## Parts of the exercise:
1 > Decide whether each statement agrees with the passage on the wine-tasting study, answering yes or no and quoting the deciding words: (a) The study had 30 participants, half of them women. (b) Participants tasted the wine while seated. (c) Whether participants paid for the wine mattered to how they rated its taste.
2 > In the passage on the wine-tasting study, on what kind of scale did participants rate how good the wine tasted?
3 > Write the next few sentences of the passage on the wine-tasting study, picking up after its final sentence.

## Passage:

- Opening Delimiter -

The researchers assessed how different prices are translated into corresponding taste experiences in the brain, even if the wine tasted does not differ. 30 participants took part in the study, of which 15 were women and 15 were men, with an average age of around 30 years.
Wine tasting while lying down
The wine tasting took place lying down in an MRI scanner, allowing brain activity to be recorded “online” while participants were tasting the wines. Each time, the price of the wine was shown first. Only then around a milliliter of the respective wine was administrated to the test person via a tube in their mouths. The participants were then asked to rate via a button on a nine-point scale how good the wine tasted to them. Their mouths were then rinsed with a neutral liquid and the next identical wine sample was given for tasting. All of the experiments were performed in the brain scanner at the Life & Brain Center at the University of Bonn.
“The marketing placebo effect has its limits: If, for example, a very low-quality wine is offered for 100 euros, the effect would predictably be absent,” says Prof. Weber. This is why the researchers conducted the tests using an average to good quality red wine with a retail bottle prize of 12 €. In the MRI scanner, the price of this wine was shown randomly as 3, 6 and 18 €. In order to make the study as realistic as possible, the participants were given 45 euros of initial credit. For some of the tastings, the displayed sum was deducted from this account in some of the trials.
“As expected, the subjects stated that the wine with the higher price tasted better than an apparently cheaper one,” reports Professor Hilke Plassmann from the INSEAD Business School, with campuses in Fontainebleau (France), Singapore and Abu Dhabi. “However, it was not important whether the participants also had to pay for the wine or whether they were given it for free.” Identical wine leads to a better taste experience when a greater quality expectation is associated with the wine due to its price.

- Closing Delimiter -

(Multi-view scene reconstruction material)
- Opening Delimiter -

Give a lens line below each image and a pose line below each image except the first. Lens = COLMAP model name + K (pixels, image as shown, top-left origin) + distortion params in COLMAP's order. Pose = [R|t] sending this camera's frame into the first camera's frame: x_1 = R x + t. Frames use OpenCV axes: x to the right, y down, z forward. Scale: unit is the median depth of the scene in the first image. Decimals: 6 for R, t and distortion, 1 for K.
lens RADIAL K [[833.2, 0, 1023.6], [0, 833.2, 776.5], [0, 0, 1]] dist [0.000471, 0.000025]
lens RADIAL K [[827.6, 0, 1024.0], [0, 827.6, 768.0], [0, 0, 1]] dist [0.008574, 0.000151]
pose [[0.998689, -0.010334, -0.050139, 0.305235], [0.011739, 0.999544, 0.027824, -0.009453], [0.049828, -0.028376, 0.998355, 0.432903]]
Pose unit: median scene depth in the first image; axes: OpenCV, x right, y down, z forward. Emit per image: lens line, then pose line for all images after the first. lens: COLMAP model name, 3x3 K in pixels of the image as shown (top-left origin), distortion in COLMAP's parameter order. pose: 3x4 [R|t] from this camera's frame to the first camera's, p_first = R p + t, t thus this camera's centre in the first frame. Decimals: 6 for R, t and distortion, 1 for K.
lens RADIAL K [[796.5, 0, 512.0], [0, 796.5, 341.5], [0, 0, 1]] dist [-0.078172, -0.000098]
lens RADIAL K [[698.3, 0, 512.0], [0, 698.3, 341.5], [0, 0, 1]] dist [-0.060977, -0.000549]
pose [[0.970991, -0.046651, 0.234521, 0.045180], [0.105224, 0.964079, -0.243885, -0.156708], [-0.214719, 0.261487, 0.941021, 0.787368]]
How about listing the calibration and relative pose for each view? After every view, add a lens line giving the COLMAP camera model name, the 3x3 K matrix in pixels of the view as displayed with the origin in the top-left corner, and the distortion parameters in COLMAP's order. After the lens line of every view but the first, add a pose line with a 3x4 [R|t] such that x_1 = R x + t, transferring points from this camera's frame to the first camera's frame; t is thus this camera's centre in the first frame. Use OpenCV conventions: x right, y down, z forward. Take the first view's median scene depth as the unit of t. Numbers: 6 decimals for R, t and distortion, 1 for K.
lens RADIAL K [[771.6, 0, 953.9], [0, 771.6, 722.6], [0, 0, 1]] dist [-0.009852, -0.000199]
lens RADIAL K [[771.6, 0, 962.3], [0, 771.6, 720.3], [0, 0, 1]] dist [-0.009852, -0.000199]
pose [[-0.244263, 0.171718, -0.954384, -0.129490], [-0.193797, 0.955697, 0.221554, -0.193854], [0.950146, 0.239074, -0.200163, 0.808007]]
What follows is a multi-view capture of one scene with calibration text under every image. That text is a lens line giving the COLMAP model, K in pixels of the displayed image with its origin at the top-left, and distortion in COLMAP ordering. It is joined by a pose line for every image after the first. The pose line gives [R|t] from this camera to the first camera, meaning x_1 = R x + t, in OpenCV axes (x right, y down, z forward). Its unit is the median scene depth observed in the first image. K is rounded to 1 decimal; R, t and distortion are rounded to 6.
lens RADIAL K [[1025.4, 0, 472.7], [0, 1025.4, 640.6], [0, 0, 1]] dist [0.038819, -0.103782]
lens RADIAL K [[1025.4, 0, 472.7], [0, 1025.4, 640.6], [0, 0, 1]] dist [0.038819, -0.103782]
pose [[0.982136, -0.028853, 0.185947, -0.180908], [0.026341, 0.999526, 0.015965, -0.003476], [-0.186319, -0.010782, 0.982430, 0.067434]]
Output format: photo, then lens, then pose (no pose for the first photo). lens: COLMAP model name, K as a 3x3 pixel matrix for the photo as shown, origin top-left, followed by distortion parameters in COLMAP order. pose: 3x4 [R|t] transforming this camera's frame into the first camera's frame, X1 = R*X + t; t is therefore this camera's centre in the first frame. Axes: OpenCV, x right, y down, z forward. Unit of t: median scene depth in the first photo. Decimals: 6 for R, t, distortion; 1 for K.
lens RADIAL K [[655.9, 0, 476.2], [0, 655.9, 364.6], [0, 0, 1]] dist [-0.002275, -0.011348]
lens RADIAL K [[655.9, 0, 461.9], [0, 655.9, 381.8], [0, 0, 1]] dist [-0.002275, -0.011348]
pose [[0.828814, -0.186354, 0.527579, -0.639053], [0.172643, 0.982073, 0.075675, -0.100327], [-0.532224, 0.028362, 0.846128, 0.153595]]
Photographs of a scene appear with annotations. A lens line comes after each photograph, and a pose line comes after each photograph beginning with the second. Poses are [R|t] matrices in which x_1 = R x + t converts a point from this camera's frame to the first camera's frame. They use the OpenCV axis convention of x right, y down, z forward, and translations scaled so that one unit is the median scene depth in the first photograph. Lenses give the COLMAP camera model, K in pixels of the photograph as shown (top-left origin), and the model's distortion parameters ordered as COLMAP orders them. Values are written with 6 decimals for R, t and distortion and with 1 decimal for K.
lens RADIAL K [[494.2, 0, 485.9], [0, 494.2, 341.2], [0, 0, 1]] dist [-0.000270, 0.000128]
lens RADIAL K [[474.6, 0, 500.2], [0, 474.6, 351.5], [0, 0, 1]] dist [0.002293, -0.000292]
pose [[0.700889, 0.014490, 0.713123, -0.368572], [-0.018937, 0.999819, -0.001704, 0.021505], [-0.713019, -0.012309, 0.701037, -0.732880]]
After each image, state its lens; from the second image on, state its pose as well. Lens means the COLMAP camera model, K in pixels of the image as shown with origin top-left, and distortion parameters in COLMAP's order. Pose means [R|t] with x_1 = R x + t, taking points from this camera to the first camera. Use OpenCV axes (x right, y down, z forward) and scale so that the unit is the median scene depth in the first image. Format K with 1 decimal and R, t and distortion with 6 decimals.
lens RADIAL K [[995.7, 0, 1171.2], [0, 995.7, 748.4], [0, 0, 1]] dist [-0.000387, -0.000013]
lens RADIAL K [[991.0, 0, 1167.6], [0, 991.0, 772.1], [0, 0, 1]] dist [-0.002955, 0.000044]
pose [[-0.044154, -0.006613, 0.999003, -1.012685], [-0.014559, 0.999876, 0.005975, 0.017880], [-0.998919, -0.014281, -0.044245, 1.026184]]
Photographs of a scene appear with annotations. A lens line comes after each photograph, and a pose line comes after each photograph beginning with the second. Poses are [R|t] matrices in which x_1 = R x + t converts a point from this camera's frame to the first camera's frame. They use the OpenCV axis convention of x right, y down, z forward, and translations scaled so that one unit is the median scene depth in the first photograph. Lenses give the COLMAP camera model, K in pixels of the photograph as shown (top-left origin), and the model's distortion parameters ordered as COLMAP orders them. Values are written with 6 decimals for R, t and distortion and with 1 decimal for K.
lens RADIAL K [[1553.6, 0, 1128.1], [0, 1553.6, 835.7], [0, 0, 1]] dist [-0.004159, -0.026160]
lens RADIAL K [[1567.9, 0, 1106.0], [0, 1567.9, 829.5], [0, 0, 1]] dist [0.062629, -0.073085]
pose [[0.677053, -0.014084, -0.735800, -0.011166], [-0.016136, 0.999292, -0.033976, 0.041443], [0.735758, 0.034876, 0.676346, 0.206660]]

- Closing Delimiter -

## Results in order:
1 >
(a) Yes: "30 participants took part in the study, of which 15 were women and 15 were men"
(b) No: "The wine tasting took place lying down in an MRI scanner"
(c) No: "However, it was not important whether the participants also had to pay for the wine or whether they were given it for free."

2 > A nine-point scale.

3 >
The measurements of brain activity in the MRI scanner confirmed this. The research team discovered that above all parts of the medial pre-frontal cortex and also the ventral striatum were activated more when prices were higher. While the medial pre-frontal cortex particularly appears to be involved in integrating the price comparison and thus the expectation into the evaluation of the wine, the ventral striatum forms part of the brain’s reward and motivation system. “The reward and motivation system is activated more significantly with higher prices and apparently increases the taste experience in this way,” says Prof. Weber.
How can placebo effects be inhibited?
“Ultimately, the reward and motivation system plays a trick on us,” explains INSEAD post-doctoral fellow Liane Schmidt. When prices are higher, it leads us to believe that a taste is present that is not only driven by the wine itself, because the products were objectively identical in all of the tastings. “The exciting question is now whether it is possible to train the reward system to make it less receptive to such placebo marketing effects,” says Prof. Weber. This may be possible by training one’s own physical perception – such as taste – to a greater extent.